### DATASET:
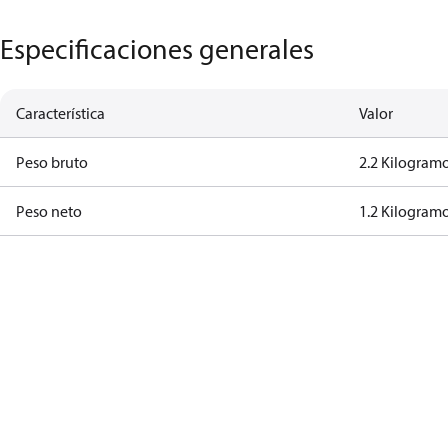
Especificaciones generales
Característica
Valor
Peso bruto
2.2 Kilogram
Peso neto
1.2 Kilogram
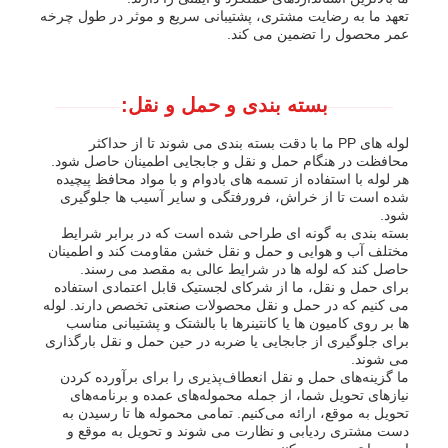
تعهد ما به رضایت مشتری، پشتیبانی سریع و موثر در طول چرخه
عمر محصول را تضمین می کند.
بسته بندی و حمل و نقل:
لوله های PP ما با دقت بسته بندی می شوند تا از حداکثر
محافظت در هنگام حمل و نقل و جابجایی اطمینان حاصل شود.
هر لوله با استفاده از تسمه های بادوام و با مواد محافظ پیچیده
شده است تا از خراش، فرورفتگی و سایر آسیب ها جلوگیری
شود.
بسته بندی به گونه ای طراحی شده است که در برابر شرایط
مختلف آب و هوایی و حمل و نقل خشن مقاومت کند و اطمینان
حاصل کند که لوله ها در شرایط عالی به مقصد می رسند.
برای حمل و نقل، ما از شرکای لجستیک قابل اعتمادی استفاده
می کنیم که در حمل و نقل محصولات صنعتی تخصص دارند. لوله
ها بر روی کامیون ها یا کانتینرها با بالشتک و پشتیبانی مناسب
برای جلوگیری از جابجایی یا ضربه در حین حمل و نقل بارگذاری
می شوند.
ما گزینه‌های حمل و نقل انعطاف‌پذیری را برای برآورده کردن
نیازهای تحویل شما، از جمله محموله‌های عمده و برنامه‌های
تحویل به موقع، ارائه می‌کنیم. تمامی محموله ها تا رسیدن به
دست مشتری ردیابی و نظارت می شوند و تحویل به موقع و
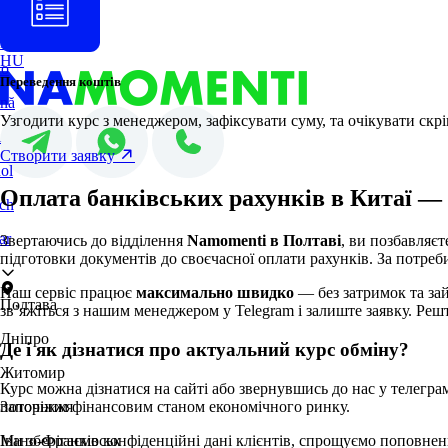
PL
ES
sh
DE
HU
no
Переведення коштів
nă
Узгодити курс з менеджером, зафіксувати суму, та очікувати скр
i
Створити заявку
ol
Оплата банківських рахунків в Китаї — 
ch
ar
Звертаючись до відділення
Namomenti в Полтаві
, ви позбавляєт
підготовки документів до своєчасної оплати рахунків. За потре
Наш сервіс працює
максимально швидко
— без затримок та зай
Полтава
зв’яжіться з нашим менеджером у Telegram і залиште заявку. Реш
Дніпро
Де і як дізнатися про актуальний курс обміну?
Житомир
Курс можна дізнатися на сайті або звернувшись до нас у телегра
поточним фінансовим станом економічного ринку.
Запоріжжя
Ми зберігаємо конфіденційні дані клієнтів, спрощуємо поповнення
Івано-Франківськ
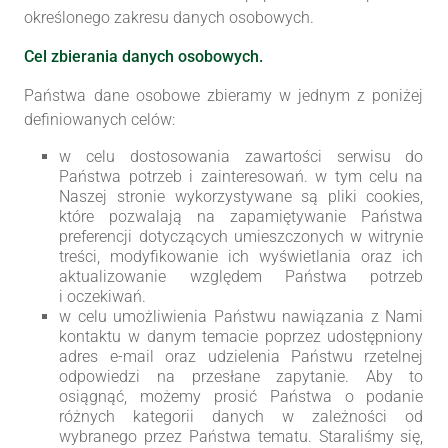
określonego zakresu danych osobowych.
Cel zbierania danych osobowych.
Państwa dane osobowe zbieramy w jednym z poniżej
definiowanych celów:
w celu dostosowania zawartości serwisu do
Państwa potrzeb i zainteresowań. w tym celu na
Naszej stronie wykorzystywane są pliki cookies,
które pozwalają na zapamiętywanie Państwa
preferencji dotyczących umieszczonych w witrynie
treści, modyfikowanie ich wyświetlania oraz ich
aktualizowanie względem Państwa potrzeb
i oczekiwań.
w celu umożliwienia Państwu nawiązania z Nami
kontaktu w danym temacie poprzez udostępniony
adres e-mail oraz udzielenia Państwu rzetelnej
odpowiedzi na przesłane zapytanie. Aby to
osiągnąć, możemy prosić Państwa o podanie
różnych kategorii danych w zależności od
wybranego przez Państwa tematu. Staraliśmy się,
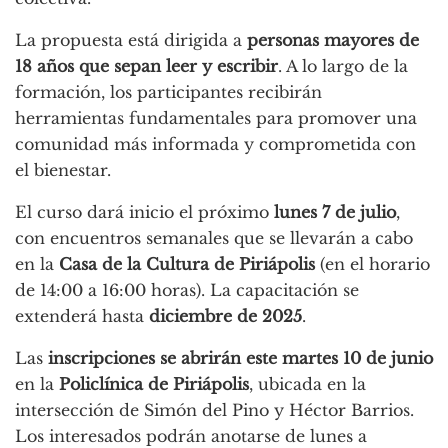
La propuesta está dirigida a
personas mayores de
18 años que sepan leer y escribir
. A lo largo de la
formación, los participantes recibirán
herramientas fundamentales para promover una
comunidad más informada y comprometida con
el bienestar.
El curso dará inicio el próximo
lunes 7 de julio
,
con encuentros semanales que se llevarán a cabo
en la
Casa de la Cultura de Piriápolis
(en el horario
de 14:00 a 16:00 horas). La capacitación se
extenderá hasta
diciembre de 2025
.
Las
inscripciones se abrirán este martes 10 de junio
en la
Policlínica de Piriápolis
, ubicada en la
intersección de Simón del Pino y Héctor Barrios.
Los interesados podrán anotarse de lunes a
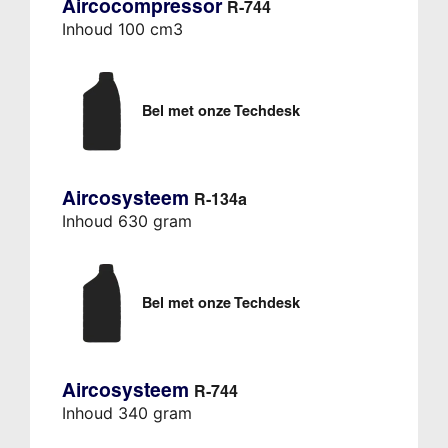
Aircocompressor
R-744
Inhoud 100 cm3
Bel met onze Techdesk
Aircosysteem
R-134a
Inhoud 630 gram
Bel met onze Techdesk
Aircosysteem
R-744
Inhoud 340 gram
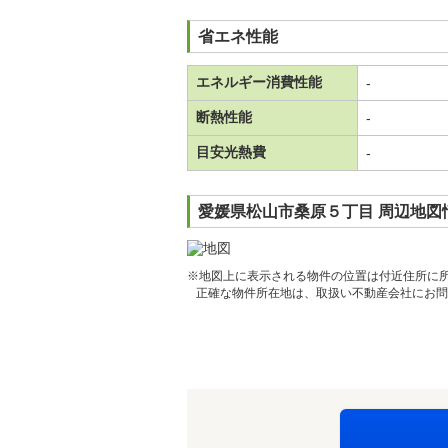
省エネ性能
エネルギー消費性能
-
断熱性能
-
目安光熱費
-
愛媛県松山市桑原５丁目 周辺地図
※地図上に表示される物件の位置は付近住所に
正確な物件所在地は、取扱い不動産会社にお問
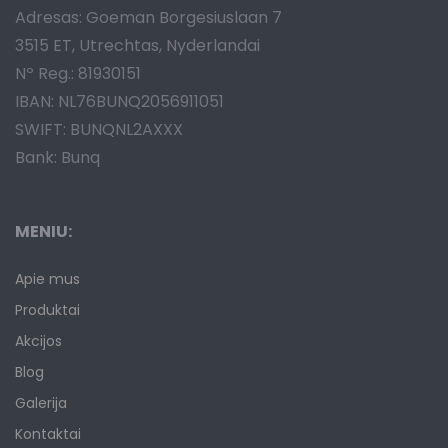
Adresas: Goeman Borgesiuslaan 7
3515 ET, Utrechtas, Nyderlandai
Nº Reg.: 81930151
IBAN: NL76BUNQ2056911051
SWIFT: BUNQNL2AXXX
Bank: Bunq
MENIU:
Apie mus
Produktai
Akcijos
Blog
Galerija
Kontaktai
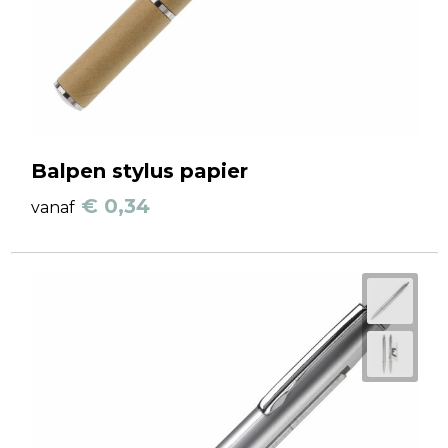
Balpen stylus papier
€ 0,34
vanaf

### WHAT YOU WILL DO:
Copy the material verbatim from its beginning through the line that contains "1.2 Kilogram", including that line, and leave the pictures out.

### FINISHED EXERCISE:
Especificaciones generales
Característica
Valor
Peso bruto
2.2 Kilogram
Peso neto
1.2 Kilogram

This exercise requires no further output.